* _THE INPUT_
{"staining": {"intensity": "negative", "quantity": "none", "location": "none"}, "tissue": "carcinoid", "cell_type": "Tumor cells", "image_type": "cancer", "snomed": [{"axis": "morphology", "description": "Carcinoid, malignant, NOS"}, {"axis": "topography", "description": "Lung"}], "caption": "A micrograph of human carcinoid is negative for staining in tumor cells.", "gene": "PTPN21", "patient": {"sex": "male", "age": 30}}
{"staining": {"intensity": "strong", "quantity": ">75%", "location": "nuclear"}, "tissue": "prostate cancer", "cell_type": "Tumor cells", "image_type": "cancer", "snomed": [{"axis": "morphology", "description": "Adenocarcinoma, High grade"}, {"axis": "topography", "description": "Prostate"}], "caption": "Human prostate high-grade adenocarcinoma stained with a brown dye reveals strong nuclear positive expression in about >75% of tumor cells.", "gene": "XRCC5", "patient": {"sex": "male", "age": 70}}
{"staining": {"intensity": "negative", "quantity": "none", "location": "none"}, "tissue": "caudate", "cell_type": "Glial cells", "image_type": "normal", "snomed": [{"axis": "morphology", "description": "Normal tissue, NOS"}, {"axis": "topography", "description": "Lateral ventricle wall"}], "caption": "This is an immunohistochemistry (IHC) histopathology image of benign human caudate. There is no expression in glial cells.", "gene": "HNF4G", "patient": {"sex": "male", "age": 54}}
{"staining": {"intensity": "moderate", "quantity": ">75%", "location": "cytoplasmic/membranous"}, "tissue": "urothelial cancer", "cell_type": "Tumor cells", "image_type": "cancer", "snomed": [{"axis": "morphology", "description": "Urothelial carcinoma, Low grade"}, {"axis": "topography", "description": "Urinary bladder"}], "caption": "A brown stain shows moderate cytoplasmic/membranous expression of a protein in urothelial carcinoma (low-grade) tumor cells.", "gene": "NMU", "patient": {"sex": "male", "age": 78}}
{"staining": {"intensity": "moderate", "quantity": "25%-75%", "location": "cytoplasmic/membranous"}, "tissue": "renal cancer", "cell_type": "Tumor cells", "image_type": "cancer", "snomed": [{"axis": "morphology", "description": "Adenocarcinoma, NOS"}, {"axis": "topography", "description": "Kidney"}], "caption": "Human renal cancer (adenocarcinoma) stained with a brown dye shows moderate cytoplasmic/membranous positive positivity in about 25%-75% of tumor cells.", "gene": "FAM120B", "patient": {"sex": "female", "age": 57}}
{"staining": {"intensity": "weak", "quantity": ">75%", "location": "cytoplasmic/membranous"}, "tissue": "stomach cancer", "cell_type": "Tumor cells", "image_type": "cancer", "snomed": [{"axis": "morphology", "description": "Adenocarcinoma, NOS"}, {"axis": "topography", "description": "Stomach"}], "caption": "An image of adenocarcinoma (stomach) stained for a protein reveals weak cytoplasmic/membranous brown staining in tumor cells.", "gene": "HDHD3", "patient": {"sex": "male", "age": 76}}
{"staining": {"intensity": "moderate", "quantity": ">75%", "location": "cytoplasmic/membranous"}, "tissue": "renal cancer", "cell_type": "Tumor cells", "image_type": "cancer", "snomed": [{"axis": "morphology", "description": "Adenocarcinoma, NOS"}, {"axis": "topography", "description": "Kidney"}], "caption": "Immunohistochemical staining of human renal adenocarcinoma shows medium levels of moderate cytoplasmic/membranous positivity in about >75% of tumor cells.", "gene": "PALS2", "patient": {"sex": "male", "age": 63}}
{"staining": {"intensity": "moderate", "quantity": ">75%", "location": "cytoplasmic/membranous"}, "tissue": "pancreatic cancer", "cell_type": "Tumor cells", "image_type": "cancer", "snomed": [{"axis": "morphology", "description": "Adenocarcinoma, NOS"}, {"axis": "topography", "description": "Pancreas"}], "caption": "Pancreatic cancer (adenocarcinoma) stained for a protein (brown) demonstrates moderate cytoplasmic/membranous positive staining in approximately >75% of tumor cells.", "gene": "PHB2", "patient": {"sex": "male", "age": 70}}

* _THE PROBLEM_
The answer must be the line containing "staining of human" and every line after it to the end of the records, repeated exactly.

* _EXERCISE RESPONSE_
{"staining": {"intensity": "moderate", "quantity": ">75%", "location": "cytoplasmic/membranous"}, "tissue": "renal cancer", "cell_type": "Tumor cells", "image_type": "cancer", "snomed": [{"axis": "morphology", "description": "Adenocarcinoma, NOS"}, {"axis": "topography", "description": "Kidney"}], "caption": "Immunohistochemical staining of human renal adenocarcinoma shows medium levels of moderate cytoplasmic/membranous positivity in about >75% of tumor cells.", "gene": "PALS2", "patient": {"sex": "male", "age": 63}}
{"staining": {"intensity": "moderate", "quantity": ">75%", "location": "cytoplasmic/membranous"}, "tissue": "pancreatic cancer", "cell_type": "Tumor cells", "image_type": "cancer", "snomed": [{"axis": "morphology", "description": "Adenocarcinoma, NOS"}, {"axis": "topography", "description": "Pancreas"}], "caption": "Pancreatic cancer (adenocarcinoma) stained for a protein (brown) demonstrates moderate cytoplasmic/membranous positive staining in approximately >75% of tumor cells.", "gene": "PHB2", "patient": {"sex": "male", "age": 70}}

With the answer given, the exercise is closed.